┌─ EXCERPT

CERTIFICATE OF AMENDMENT

OF CERTIFICATE OF INCORPORATION

OF

ILLINOIS TOOL WORKS INC.

(Originally incorporated as Illinois Tool Works, Inc. on June 19, 1961)

ILLINOIS TOOL WORKS INC. (the “Corporation”), a corporation organized and existing under the General Corporation Law of the State of Delaware, does hereby certify:

1. This Certificate of Amendment (the “Certificate of Amendment”) amends the provisions of the Corporation’s Amended and Restated Certificate of Incorporation filed with the Secretary of State on May 5, 2014 (the “Certificate of Incorporation”).

2. Article TENTH of the Certificate of Incorporation is hereby amended and restated in its entirety as follows:

TENTH.

(a) Meetings of stockholders may be held outside the State of Delaware, if the By-Laws so provide. The books of the corporation may be kept (subject to any provision contained in the statutes) outside the State of Delaware at such place or places as may be designated from time to time by the Board of Directors or in the By-Laws of the corporation. Elections of directors need not be by ballot unless the By-Laws of the corporation shall so provide.

(b) No action shall be taken by the stockholders except at an annual or special meeting of stockholders and no action may be taken by written consent of the stockholders.

└─
┌─ ENTRIES PROVIDED

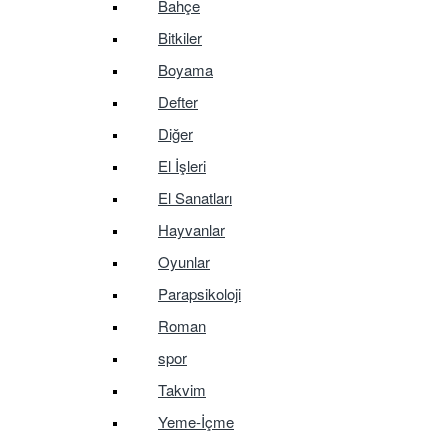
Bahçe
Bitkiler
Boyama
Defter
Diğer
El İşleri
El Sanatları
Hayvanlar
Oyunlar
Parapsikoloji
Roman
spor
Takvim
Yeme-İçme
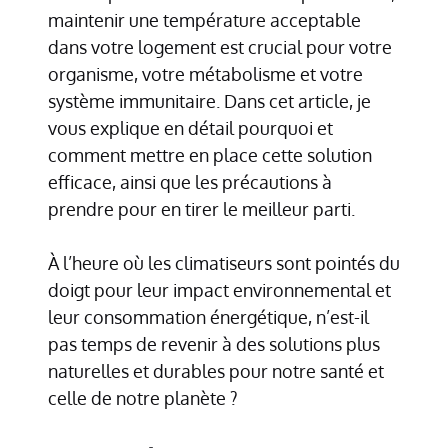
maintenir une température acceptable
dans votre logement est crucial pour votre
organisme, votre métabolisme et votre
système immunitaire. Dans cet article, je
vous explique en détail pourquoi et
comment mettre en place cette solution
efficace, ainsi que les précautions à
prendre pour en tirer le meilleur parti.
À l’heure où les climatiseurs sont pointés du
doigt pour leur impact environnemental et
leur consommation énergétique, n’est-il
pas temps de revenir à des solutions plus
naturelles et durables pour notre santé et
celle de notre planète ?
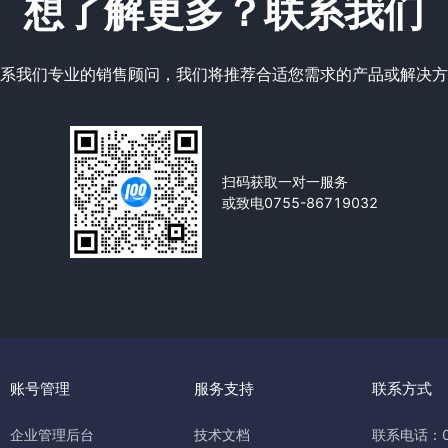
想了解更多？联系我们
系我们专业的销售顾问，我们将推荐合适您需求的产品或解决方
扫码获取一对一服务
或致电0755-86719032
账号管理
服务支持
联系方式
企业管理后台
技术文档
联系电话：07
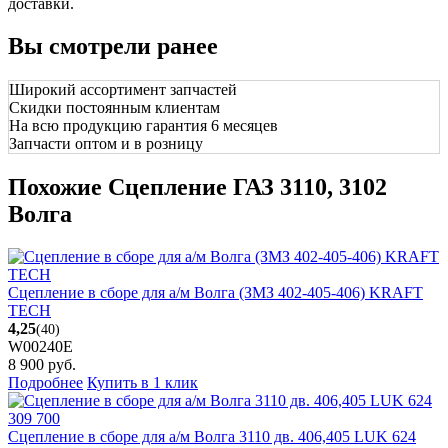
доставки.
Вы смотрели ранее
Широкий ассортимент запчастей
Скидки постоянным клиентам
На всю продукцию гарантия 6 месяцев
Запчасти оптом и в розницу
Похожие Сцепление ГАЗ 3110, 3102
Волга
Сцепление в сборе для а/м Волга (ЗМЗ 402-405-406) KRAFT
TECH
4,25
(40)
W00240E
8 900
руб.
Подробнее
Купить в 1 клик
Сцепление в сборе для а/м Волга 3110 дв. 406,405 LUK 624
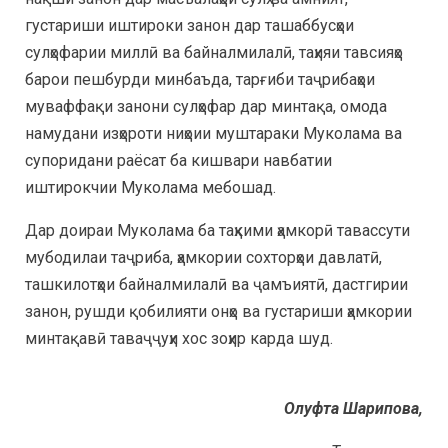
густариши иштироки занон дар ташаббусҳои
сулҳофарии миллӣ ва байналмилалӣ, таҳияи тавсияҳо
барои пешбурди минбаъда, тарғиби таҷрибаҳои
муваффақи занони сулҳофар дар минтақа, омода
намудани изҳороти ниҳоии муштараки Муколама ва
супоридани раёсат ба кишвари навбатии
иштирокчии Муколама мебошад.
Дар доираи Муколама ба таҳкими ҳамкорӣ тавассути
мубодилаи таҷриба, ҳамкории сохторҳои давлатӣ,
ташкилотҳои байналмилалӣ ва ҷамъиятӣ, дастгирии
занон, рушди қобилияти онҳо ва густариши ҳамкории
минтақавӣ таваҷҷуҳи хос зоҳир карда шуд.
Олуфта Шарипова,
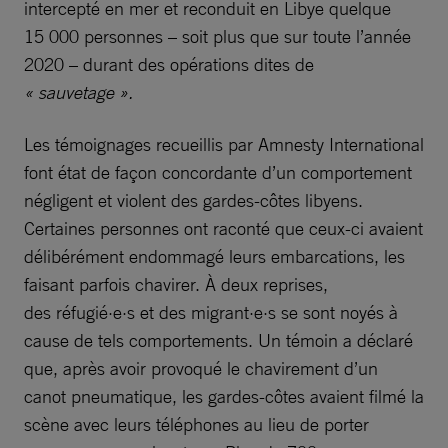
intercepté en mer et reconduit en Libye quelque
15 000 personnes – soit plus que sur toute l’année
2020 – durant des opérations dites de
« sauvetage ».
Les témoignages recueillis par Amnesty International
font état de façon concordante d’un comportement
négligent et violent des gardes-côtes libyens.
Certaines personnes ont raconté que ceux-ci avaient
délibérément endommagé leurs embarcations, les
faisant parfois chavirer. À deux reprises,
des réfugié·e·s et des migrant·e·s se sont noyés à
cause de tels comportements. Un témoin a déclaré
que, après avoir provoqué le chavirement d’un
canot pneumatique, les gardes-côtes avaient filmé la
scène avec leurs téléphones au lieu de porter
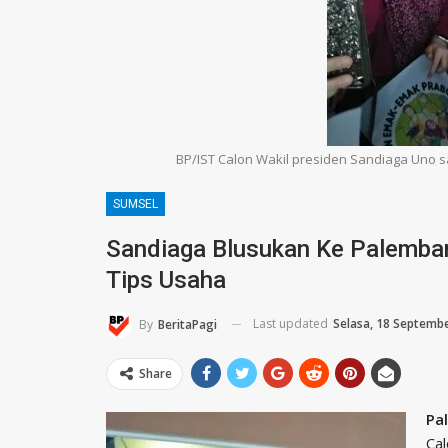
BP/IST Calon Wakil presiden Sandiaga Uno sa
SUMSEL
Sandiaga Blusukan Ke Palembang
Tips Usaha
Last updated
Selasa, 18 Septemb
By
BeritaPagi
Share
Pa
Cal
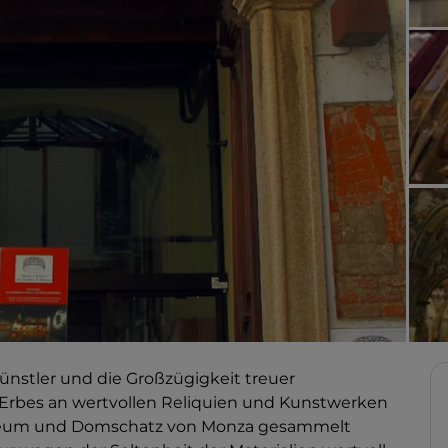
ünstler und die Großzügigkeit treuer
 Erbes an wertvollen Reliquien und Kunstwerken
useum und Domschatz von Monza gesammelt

└─

*COMPLETE THE FOLLOWING*
1. According to the Illinois Tool Works certificate of amendment, on what date was the Amended and Restated Certificate of Incorporation filed with the Secretary of State?
2. Carry on the Illinois Tool Works certificate of amendment from the point where it stops.

*SOLVED PROBLEMS*
1. May 5, 2014.

2.
(c) Special meetings of the stockholders of the corporation (i) may be called by the chairman, the chief executive officer, the president, a vice chairman or by a majority of the Board of Directors at any time and for any purpose or purposes as shall be stated in the notice of the meeting, and (ii) shall be called by the secretary upon the written request of the holders of record of at least twenty percent (20%) of the outstanding shares of common stock of the corporation at the time such request is validly submitted by the holders of such requisite percentage of such outstanding shares, subject to and in compliance with this paragraph (c) and the bylaws of the corporation. Except in accordance with, and subject to this paragraph (c) and the bylaws of the corporation, stockholders shall not be permitted to propose business or nominations to be brought before a special meeting of the stockholders; provided, however, that if and to the extent that any special meeting of stockholders may be called by any other person or persons specified in any Certificate of Rights of Preferred Stock, then such special meeting may also be called by such person or persons in the manner, at the times and for the purposes so specified.


3. This amendment was duly adopted in accordance with the provisions of Section 242 of the General Corporation Law of the State of Delaware.

4. All other provisions of the Certificate of Incorporation shall remain in full force and effect.

IN WITNESS WHEREOF, the Corporation has caused this Certificate of Amendment to be signed this 6th day of May, 2016.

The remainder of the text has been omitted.